“You! What could you say to her? Besides, it is better for her to have her cry out before she comes where her man is.”

“Where is Prassade?”

“Where we must be at mid-morning, at the Ledge.”

“And Mancha?”

“Where he should have been this month past, at River Ward. It was there the stealers came through.”

“Have you any word?”

“Before the Council parted a message came from the trackers who had found a sign. The stealers went through by Broken Head. Sleep now,” she said.

I heard the light scrape of her feet on the threshold, and I lay still at the bottom of a pit of blackness, from which at unutterable heights I could make out a point of light or two cut off at times by the indistinguishable stir of boughs.

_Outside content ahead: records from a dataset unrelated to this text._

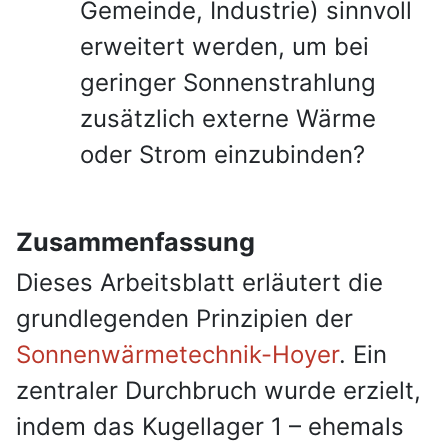
Gemeinde, Industrie) sinnvoll
erweitert werden, um bei
geringer Sonnenstrahlung
zusätzlich externe Wärme
oder Strom einzubinden?
Zusammenfassung
Dieses Arbeitsblatt erläutert die
grundlegenden Prinzipien der
Sonnenwärmetechnik-Hoyer
. Ein
zentraler Durchbruch wurde erzielt,
indem das Kugellager 1 – ehemals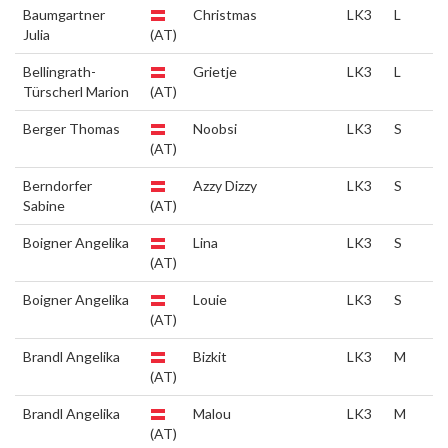
Baumgartner
Christmas
LK3
L
Julia
(AT)
Bellingrath-
Grietje
LK3
L
Türscherl Marion
(AT)
Berger Thomas
Noobsi
LK3
S
(AT)
Berndorfer
Azzy Dizzy
LK3
S
Sabine
(AT)
Boigner Angelika
Lina
LK3
S
(AT)
Boigner Angelika
Louie
LK3
S
(AT)
Brandl Angelika
Bizkit
LK3
M
(AT)
Brandl Angelika
Malou
LK3
M
(AT)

Between the trees the lights of the Outliers illumined the space under the shut branches faintly as the lights in crypts that show where the bones of saints are laid. I lay revolving in my mind all the circumstance of my coming here and of my connection with the Ward and Ravenutzi. Suddenly there flashed forth, like a picture on a screen, the incident of that letter which I had helped Ravenutzi to make. The token he had worn so gaily and lost so unaccountably. It had been a true message dropped conveniently for one who waited for it, and I grew sick and hot in the dark thinking how he had used me. I must have dozed after that, for I thought the sound of crying increased outside, and it was no longer the Ward’s mother, but the tall woman of the woods who called me by my name to upbraid me. A moment later it changed to Evarra calling me awake.

As yet no beam shone or bird sang; I saw the shapes of the women blocked indistinguishably in the mouse-colored mist. I watched them, by that wild faculty of theirs for covering their traces as the fox covers its tracks, draw, as it were, the surface of the forest over all the signs of their occupancy. They strewed dry, rotting fern above the caches, leaf litter where the hearths had been. When I rose and went out to them, Evarra touched my bed with her foot once, twice, and it was no bed, but the summer drift about the roots of trees. As we went hillward silence spread behind us in the meadows and took the place with desolation.